The Board of Man Group, the world's largest listed hedge fund company, has confirmed plans to separate its Brokerage business, Man Financial, from its asset management business, subject to shareholder approval.
The Man Group Board said that it has conducted a "thorough review" in conjunction with its financial advisers and believes that both the Brokerage and Asset Management businesses will be best placed to maximise future returns and growth opportunities through focused independent strategies and appropriate individual capital structures. The Board also believes that significant value will be created for Man Group shareholders from a separation.
Man Financial, the Brokerage business, will be renamed “MF Global” with effect from the separation. Kevin Davis, currently managing director of Man Financial, will become CEO of MF Global, Chris Smith will be COO and Deputy CEO, and Amy Butte will be CFO. The non-executive Chairman will be Alison Carnwath.
The proposed separation will be effected by an initial public offering on the New York Stock Exchange of a majority interest in MF Global and is intended to take place in the third calendar quarter of 2007, subject to market conditions remaining favourable. It is expected that the net proceeds from the offering will be returned to shareholders later in the year, and it is further expected that this will be in the form of a B share arrangement combined with a share consolidation, subject to shareholder approval. It is anticipated that both Man Group and MF Global’s overall credit rating will be as good as the existing Group ratings.

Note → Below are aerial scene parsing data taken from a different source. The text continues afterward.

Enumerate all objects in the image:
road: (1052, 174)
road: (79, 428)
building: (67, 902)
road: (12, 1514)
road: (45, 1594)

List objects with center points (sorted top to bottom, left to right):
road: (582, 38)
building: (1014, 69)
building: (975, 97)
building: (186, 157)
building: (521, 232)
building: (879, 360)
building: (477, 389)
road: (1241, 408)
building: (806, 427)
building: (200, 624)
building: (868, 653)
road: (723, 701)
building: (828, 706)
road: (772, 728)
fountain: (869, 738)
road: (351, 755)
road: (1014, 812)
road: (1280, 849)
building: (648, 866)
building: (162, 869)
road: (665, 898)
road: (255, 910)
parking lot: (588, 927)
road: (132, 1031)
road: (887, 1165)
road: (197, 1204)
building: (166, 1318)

Man Group said it will update the market as further decisions on the planned separation are made.
Peter Clarke, Group Chief Executive of Man Group, commented:
“The separation of Brokerage from our Asset Management business reflects the strong growth and leading market positions we have achieved in both businesses. Separation will allow each business to focus even more effectively on their separate growth strategies and take advantage of the significant business development opportunities in each of their industries. We believe that an IPO of MF Global will create significant value for Man Group shareholders and that Man Group’s focus on its leading position in the fast growing alternative investment industry will generate further long-term value for shareholders.
"Both businesses enjoyed strong progress in the second half of the financial year. Our Asset Management business has seen continued asset raising in the second half and further significant growth in management fee income. This success reflects the wide geographical reach of our distribution, the continued attractiveness of our product range and the broad spread of investment management content. Net income growth in the Brokerage business will be up significantly reflecting active markets, a growing international presence and a broadening product offering.”

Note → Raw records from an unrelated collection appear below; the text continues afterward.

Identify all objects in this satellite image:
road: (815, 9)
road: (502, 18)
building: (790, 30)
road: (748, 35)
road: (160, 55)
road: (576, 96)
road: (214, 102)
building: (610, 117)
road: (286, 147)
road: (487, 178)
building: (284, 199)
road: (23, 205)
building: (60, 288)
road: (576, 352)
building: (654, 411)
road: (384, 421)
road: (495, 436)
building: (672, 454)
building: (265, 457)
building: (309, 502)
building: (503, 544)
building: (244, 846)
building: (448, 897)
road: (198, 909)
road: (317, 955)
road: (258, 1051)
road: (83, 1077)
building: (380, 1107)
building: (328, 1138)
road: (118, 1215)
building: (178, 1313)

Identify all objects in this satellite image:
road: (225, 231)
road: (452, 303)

Man Group also announced profit before tax for the year ending 31 March 2007 will be in line with consensus market expectations. Net management fee income will be up by 30% on the prior year, driven by the high level of sales. Net performance fee income will be down around 15% from last year, reflecting a smaller contribution from AHL offset by a significant increase in performance fees from Man Global Strategies and RMF. Brokerage net income will be up 45% reflecting both strong organic growth in active markets and the successful integration and build-out of the acquired Refco assets.

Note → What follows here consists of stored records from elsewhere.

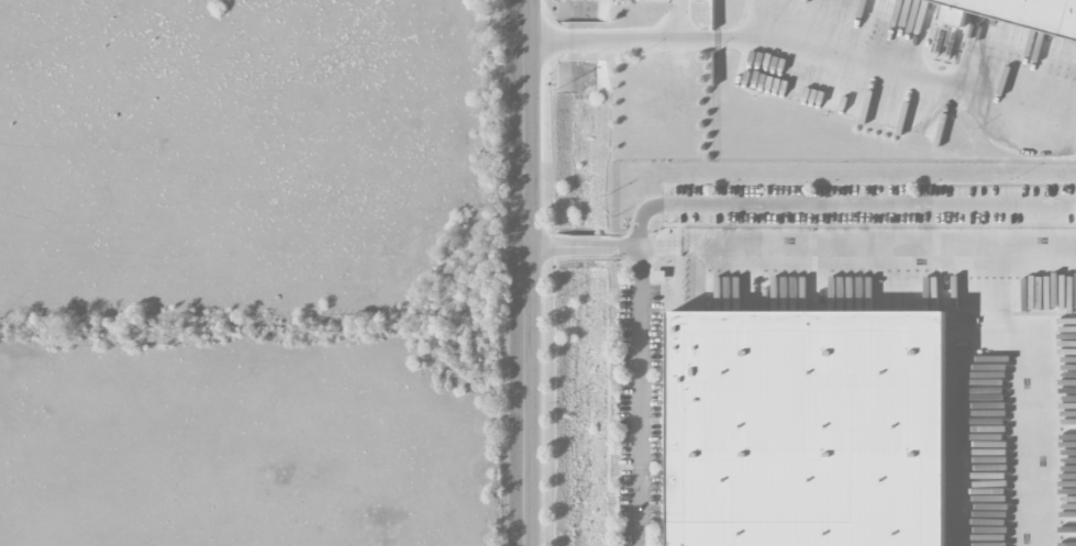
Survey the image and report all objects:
building: (1017, 13)
road: (678, 21)
road: (619, 43)
road: (893, 69)
road: (841, 205)
road: (878, 244)
road: (649, 246)
road: (571, 247)
road: (525, 273)
building: (657, 276)
road: (640, 396)
building: (807, 429)

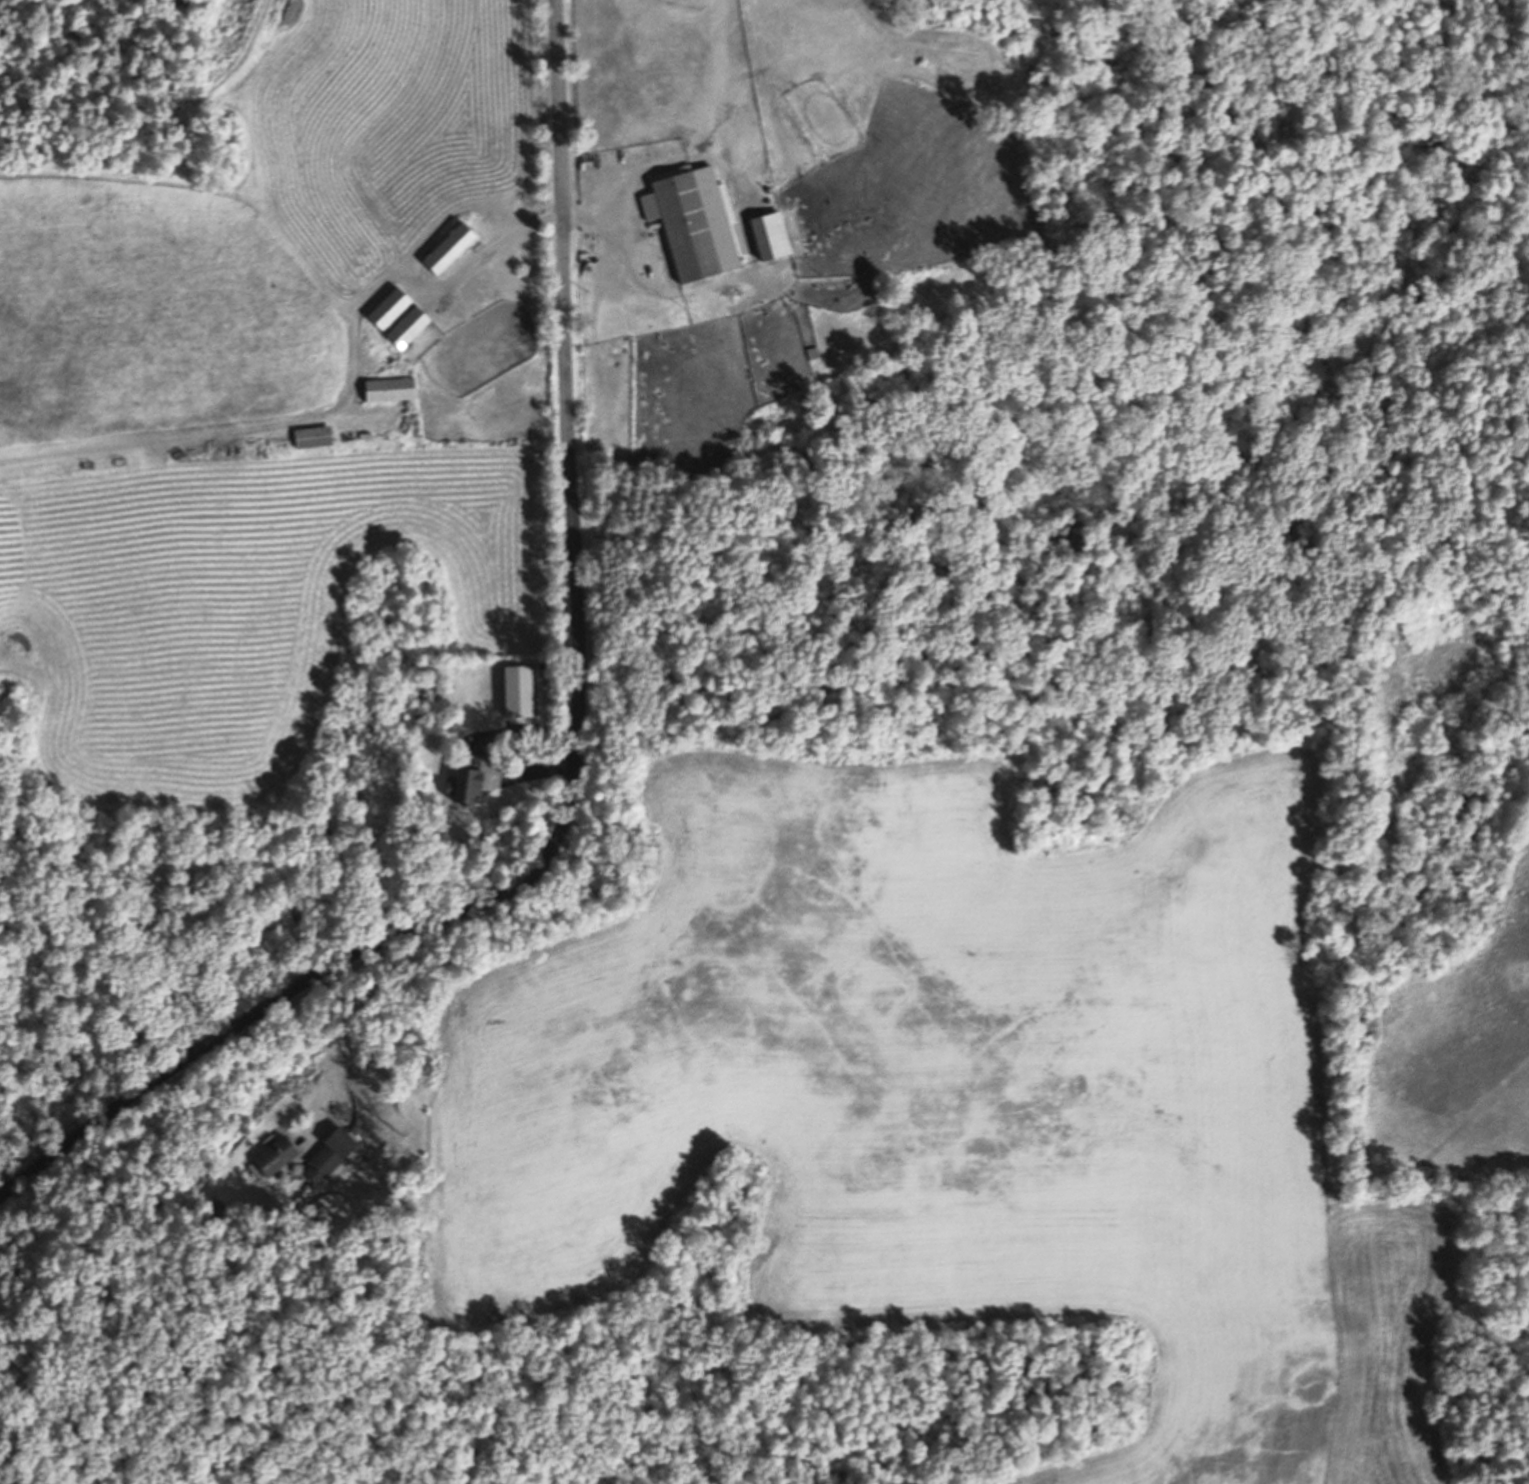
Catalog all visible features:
building: (699, 223)
building: (776, 235)
building: (450, 247)
road: (413, 280)
building: (390, 307)
building: (408, 326)
building: (390, 389)
building: (366, 434)
building: (319, 436)
building: (523, 693)
road: (576, 756)
building: (465, 784)
road: (354, 1022)
building: (341, 1141)
building: (275, 1155)
building: (333, 1155)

Sales for the year are estimated to be $15.9 billion, split 54% private investor product and 46% institutional product. Sales for the three months to 31 March 2007 are estimated to be $2.8 billion. The three months sales comprise previous global launches which accounted for $0.5 billion; joint ventures for $0.3 billion; other private investor sales which mainly relate to open-ended funds for $0.4 billion; and institutional sales for $1.6 billion. Reflecting the level of sales, funds under management have risen and are currently estimated to be over $61 billion up from $49.9 billion at 31 March 2006 (over $60 billion at 31 December 2006). The split of funds under management is private investor $36 billion (31 March 2006: $30.4 billion) and institutional $25 billion (31 March 2006: $19.5 billion).
Redemptions for the year were $6.6 billion, of which private investor were $3.2 billion, which, as a percentage of funds under management, remain at the low end of long-term experience. Included in this figure are redemptions for the three months to 31 March 2007 totalling $1.9 billion, of which private investor were $1.1 billion. Also in the quarter were maturities of around $0.3 billion and negative performance of around $0.5 billion offset by positive FX of around $0.2 billion.
Man Group will announce its preliminary results for the financial year on 31 May 2007.